● **DATA PROVIDED**:
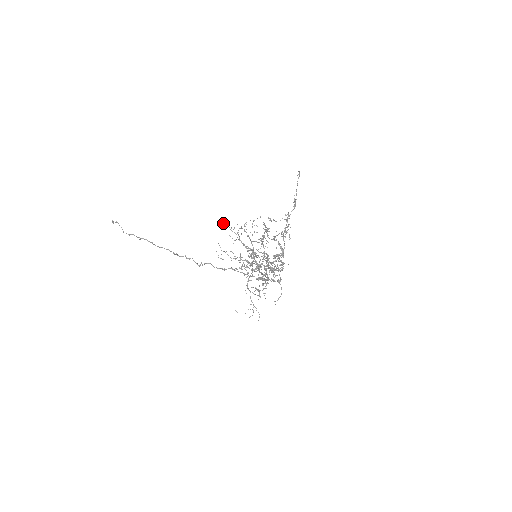
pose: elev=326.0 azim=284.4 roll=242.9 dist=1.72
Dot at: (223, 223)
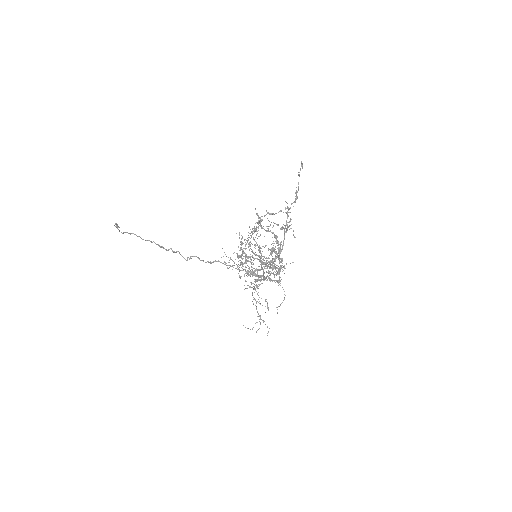
Dot at: occluded
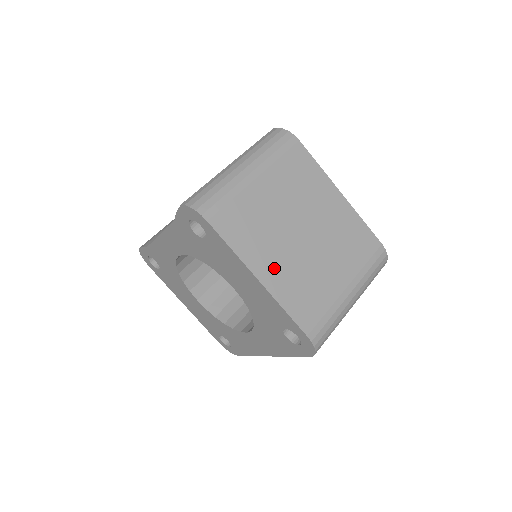
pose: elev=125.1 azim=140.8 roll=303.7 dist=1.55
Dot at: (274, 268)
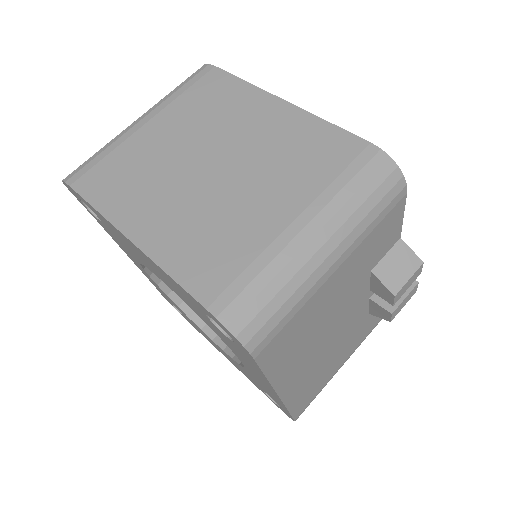
Dot at: (157, 219)
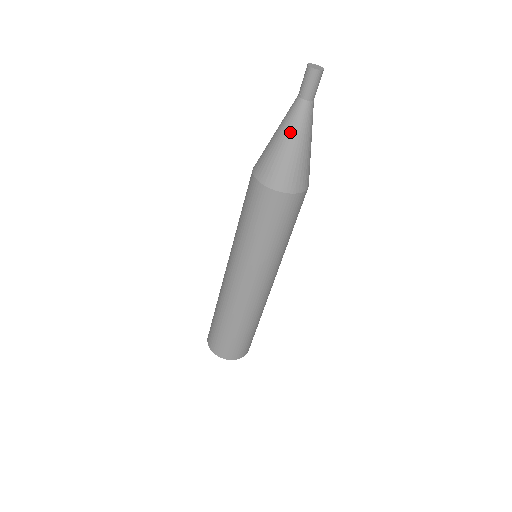
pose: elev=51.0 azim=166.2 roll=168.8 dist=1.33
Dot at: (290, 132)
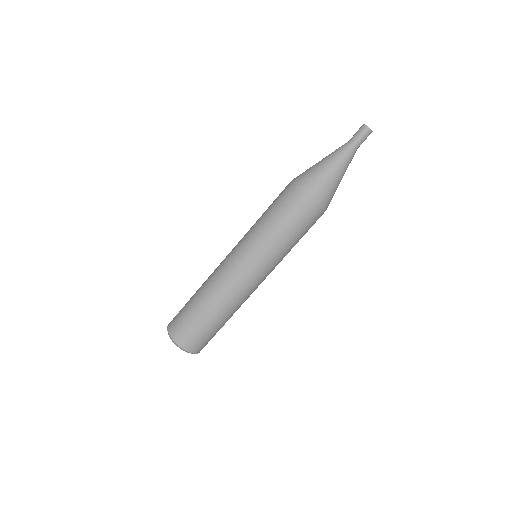
Dot at: (339, 164)
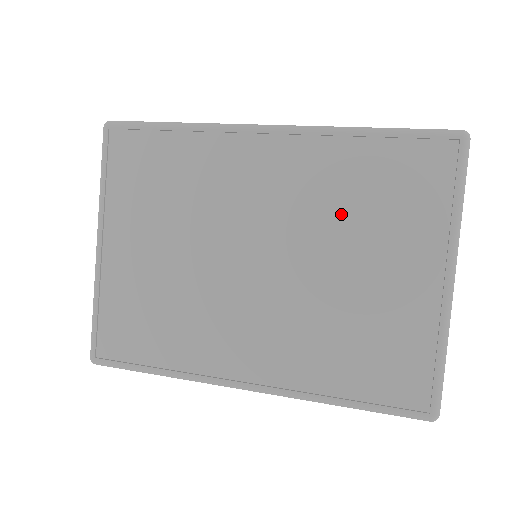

● **EXERCISE PROMPT**: Update every line of the records by changing "pose" to "view" and keeping everything else the same, and leave the pictures out.

● **ANSWER BELOW**:
view: elev=326.0 azim=284.4 roll=242.9 dist=1.72
Dot at: (223, 223)
Dot at: occluded
view: elev=125.1 azim=140.8 roll=303.7 dist=1.55
Dot at: (274, 268)
Dot at: (157, 219)
view: elev=51.0 azim=166.2 roll=168.8 dist=1.33
Dot at: (290, 132)
Dot at: (339, 164)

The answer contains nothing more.